In 2020’s “People,” Agust D asked, “Why so serious? Why so serious?” The line comes from a now beloved cut off the second mixtape from SUGA of BTS, who records and performs music as an alter-ego known as Agust D when off-duty from band responsibilities. The question is immediately followed up with an admission that acts as the key to the rapper, producer, and songwriter’s solo work: “I’m so serious. I’m so serious.”
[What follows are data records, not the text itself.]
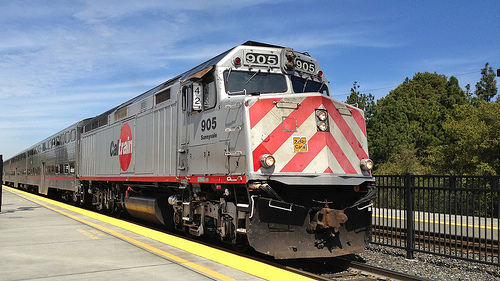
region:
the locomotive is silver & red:
[64, 35, 370, 245]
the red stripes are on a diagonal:
[251, 102, 376, 189]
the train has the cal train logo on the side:
[105, 124, 140, 179]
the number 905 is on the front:
[241, 50, 282, 74]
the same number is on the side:
[197, 115, 235, 142]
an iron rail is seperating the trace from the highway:
[388, 165, 497, 263]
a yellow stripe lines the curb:
[8, 186, 315, 277]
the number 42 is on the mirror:
[187, 82, 207, 116]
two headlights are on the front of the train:
[317, 104, 330, 139]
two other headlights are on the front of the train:
[256, 152, 386, 174]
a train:
[90, 66, 356, 260]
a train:
[169, 116, 291, 266]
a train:
[129, 9, 286, 219]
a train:
[114, 135, 212, 200]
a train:
[132, 89, 256, 211]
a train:
[103, 94, 243, 274]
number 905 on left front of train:
[238, 47, 289, 82]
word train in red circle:
[115, 126, 162, 192]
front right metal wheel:
[217, 206, 247, 247]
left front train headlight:
[360, 148, 389, 175]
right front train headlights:
[253, 149, 280, 173]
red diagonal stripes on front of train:
[259, 101, 309, 158]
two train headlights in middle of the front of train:
[306, 110, 350, 149]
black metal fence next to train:
[390, 181, 491, 255]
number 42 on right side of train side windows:
[185, 85, 212, 112]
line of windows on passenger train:
[34, 135, 76, 155]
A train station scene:
[0, 10, 494, 277]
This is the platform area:
[5, 185, 222, 279]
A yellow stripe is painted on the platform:
[70, 195, 196, 258]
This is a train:
[11, 42, 387, 266]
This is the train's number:
[194, 114, 229, 141]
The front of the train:
[226, 31, 386, 258]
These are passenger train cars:
[3, 114, 85, 200]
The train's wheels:
[166, 188, 243, 245]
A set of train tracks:
[292, 242, 420, 279]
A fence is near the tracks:
[386, 159, 496, 278]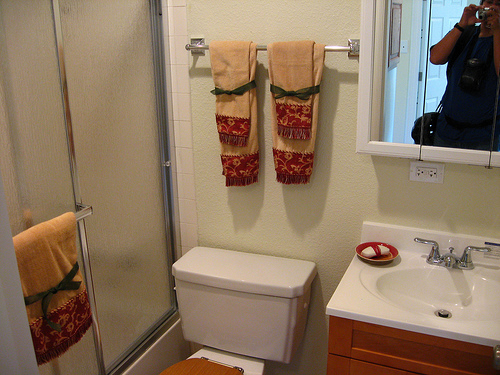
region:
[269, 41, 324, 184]
brown and dark red towel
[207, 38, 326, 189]
a set of towels with green ties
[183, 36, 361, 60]
a metal towel holder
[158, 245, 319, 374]
a while andbrown toilet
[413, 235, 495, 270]
two silver metal handles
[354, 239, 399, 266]
a red soap holder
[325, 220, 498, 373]
white and brown bathroom sink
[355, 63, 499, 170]
a white bathroom mirror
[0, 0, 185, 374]
a bathroom walk in shower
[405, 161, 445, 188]
a white receptacle outlet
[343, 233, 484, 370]
The sink is white.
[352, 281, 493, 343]
The sink is white.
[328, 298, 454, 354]
The sink is white.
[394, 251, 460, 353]
The sink is white.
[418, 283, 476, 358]
The sink is white.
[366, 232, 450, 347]
The sink is white.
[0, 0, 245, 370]
shower door made of glass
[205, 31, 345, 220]
towel is brown and red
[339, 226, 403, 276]
soap dish is brown and red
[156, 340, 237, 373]
the toilet lid is brown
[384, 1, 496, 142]
man is taking picture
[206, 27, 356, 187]
towels hanging above toilet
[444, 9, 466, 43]
man wearing a watch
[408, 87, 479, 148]
man carrying black bag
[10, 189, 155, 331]
towel hanging on shower door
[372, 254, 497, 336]
the sink is shiny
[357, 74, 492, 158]
A mirror is visible.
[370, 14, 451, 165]
A mirror is visible.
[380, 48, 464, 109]
A mirror is visible.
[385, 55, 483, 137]
A mirror is visible.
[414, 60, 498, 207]
A mirror is visible.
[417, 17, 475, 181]
A mirror is visible.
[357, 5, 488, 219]
A mirror is visible.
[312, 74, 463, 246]
A mirror is visible.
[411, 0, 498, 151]
reflection of a woman in the mirror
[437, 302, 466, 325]
a silver metal sink drain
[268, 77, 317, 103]
dark green ribbon around a towel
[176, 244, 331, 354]
white porcelain toilet tank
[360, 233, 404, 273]
a bar of white soap in a dish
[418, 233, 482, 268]
chrome faucet fixtures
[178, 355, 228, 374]
a wooden toiler seat lid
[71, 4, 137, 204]
an opaque glass shower door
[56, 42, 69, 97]
metal trim on the shower door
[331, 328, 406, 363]
a wood counter under a porcelain sink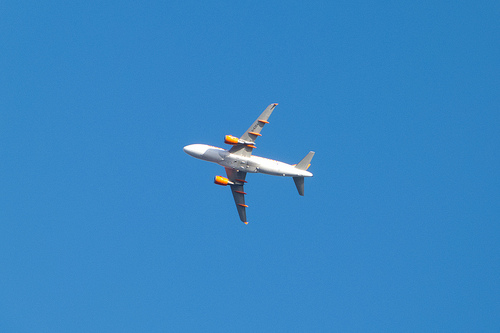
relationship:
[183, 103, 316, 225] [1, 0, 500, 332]
airplane flying in sky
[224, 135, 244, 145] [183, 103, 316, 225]
engine on airplane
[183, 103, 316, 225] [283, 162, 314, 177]
airplane has a tail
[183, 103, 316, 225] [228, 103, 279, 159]
airplane has a wing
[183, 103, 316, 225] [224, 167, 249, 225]
airplane has a wing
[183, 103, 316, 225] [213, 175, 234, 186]
airplane has an engine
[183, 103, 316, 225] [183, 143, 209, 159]
airplane has a front end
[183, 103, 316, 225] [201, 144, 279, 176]
airplane has a fuselage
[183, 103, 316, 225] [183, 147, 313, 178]
airplane has a bottom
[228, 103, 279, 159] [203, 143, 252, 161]
wing casting a shadow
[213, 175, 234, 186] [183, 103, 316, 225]
engine on airplane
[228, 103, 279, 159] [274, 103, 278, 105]
wing has an accent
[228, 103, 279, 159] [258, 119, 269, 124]
wing has an accent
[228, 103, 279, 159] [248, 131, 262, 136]
wing has an accent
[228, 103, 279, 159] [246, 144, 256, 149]
wing has an accent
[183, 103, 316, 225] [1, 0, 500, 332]
airplane in sky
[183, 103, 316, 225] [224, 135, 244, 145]
airplane has an engine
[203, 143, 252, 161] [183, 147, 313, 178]
shadow on bottom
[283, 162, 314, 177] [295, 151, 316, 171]
tail has a side wing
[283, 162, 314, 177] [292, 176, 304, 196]
tail has a side wing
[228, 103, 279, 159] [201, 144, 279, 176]
wing on fuselage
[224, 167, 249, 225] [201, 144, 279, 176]
wing on fuselage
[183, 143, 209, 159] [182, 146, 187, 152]
front end has a tip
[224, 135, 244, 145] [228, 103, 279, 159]
engine on wing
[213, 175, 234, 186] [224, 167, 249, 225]
engine on wing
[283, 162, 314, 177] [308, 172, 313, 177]
tail has a tip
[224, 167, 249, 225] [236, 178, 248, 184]
wing has an accent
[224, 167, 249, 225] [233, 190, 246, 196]
wing has an accent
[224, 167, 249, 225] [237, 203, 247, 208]
wing has an accent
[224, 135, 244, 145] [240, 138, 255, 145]
engine attached to a mount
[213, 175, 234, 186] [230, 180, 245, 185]
engine attached to a mount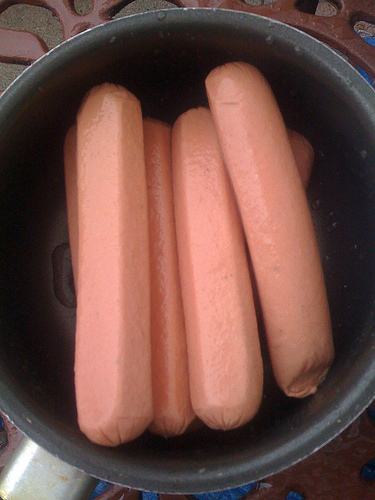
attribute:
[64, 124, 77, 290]
sausage — pink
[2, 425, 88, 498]
handle — silver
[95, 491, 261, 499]
flame — blue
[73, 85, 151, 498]
sausage — pink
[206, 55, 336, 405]
sausage — pink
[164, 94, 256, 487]
sausage — pink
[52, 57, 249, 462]
sausages — raw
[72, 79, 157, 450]
sausage — pink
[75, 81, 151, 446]
hotdog — big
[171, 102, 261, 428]
hotdog — big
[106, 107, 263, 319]
hotdogs — pink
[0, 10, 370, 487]
pan — grey, black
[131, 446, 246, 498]
bowl — black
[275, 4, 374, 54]
stove — grey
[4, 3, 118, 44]
stove — grey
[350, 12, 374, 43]
plastichole — pink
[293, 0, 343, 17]
plastichole — pink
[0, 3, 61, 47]
plastichole — pink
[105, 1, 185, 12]
plastichole — pink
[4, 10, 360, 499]
pot — grey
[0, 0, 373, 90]
stove — red, metal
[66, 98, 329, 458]
sausage — pink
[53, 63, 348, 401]
sausage — pink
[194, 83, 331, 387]
sausage — pink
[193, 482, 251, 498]
flame — blue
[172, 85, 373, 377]
sausage — pink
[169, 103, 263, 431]
wiener — pink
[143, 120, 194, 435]
sausage — pink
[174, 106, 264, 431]
sausage — pink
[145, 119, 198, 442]
sausage — pink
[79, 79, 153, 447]
sausage — pink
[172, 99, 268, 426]
hot dog — pink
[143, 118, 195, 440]
hot dog — pink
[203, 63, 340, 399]
hot dog — pink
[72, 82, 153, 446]
hot dog — pink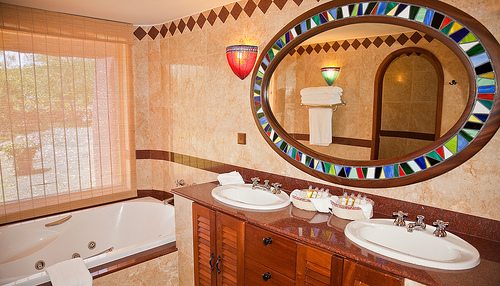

SUGA introduced the world to Agust D first back in 2016 with a mixtape of the same name. The EP, initially only released to Soundcloud, is brimming with anger and offers a marked contrast to the music BTS was putting out at the time as a group. In 2016, the septet was in the thick of working on and promoting The Most Beautiful Moment in Life: Young Forever, a tender and nostalgic capsule of coming-of-age. In 2020, a second installment of SUGA’s solo series arrived in the form of D-2, a lyrically dense, deeply introspective 10-track collection that featured the aforementioned “People” and the earth-shaking “Daechwita.” BTS at the time was swiftly on the rise; this release was pre-“Dynamite,” but only by a hair.
SUGA has shared in the past that the Agust D series was designed to be a place where he could make the kind of music he was most interested in without the constraints or expectations of a traditional album structure. Today, April 21st, the trilogy comes to a conclusion with D-DAY, the first official full-length project in the series, and a journey that serves as the kind of goodbye the character of Agust D deserves.
SUGA has never been one to hold back from sharing what he believes. “I’ve got some real-ass karma coming back on me,” he yells in the energetic album opener, also titled “D-Day.” He follows this up with “Haegeum,” which strikes as something of a companion piece to 2020’s fiery “Daechwita” — “What is it, exactly, that’s been restricting us?/ Maybe we do it to ourselves,” he muses. “Slaves to capitalism, slaves to money, slaves to hatred and prejudice.”
The album’s standout track, arguably, is “AMYGDALA,” whose name references Sohn Won-Pyung’s 2017 novel Almond. The central character of the book was born with an underdeveloped amygdala, the part of the brain that processes fear and memory. The guitar-laden, harmony-rich song is truly some of SUGA’s best work, and certainly his best work from a vocal perspective. Known for his expert flow as a rapper, SUGA leans all the way into vocalist mode with “AMYGDALA,” which, lyrically, is also one of his most personal tracks to date. He shares family stories that even the most dedicated of fans wouldn’t have had access to before — he discusses his mother undergoing heart surgery, a hospital visit just after he was born, his father being diagnosed with liver cancer, and an accident he couldn’t talk about. “Those things I never asked for/ Those things that are out of my hands/ Imma put it back,” he sings.
Another tender standout is “Snooze,” which features the late Oscar-winning composer and producer Ryuichi Sakamoto, one of SUGA’s musical heroes, and also enlists WOOSUNG of Korean rock group The Rose for vocal contributions. Here, again, SUGA offers a window into the more difficult sides of his story so far: “It might look like it was all flowers, but everywhere, foes.” Even on the less memorable parts of the album — “SDL” and pre-release track “People Pt.2” feat. IU don’t stick as much as others in the grand scheme of the record — the connecting thread is this idea of pushing forward through the difficult moments.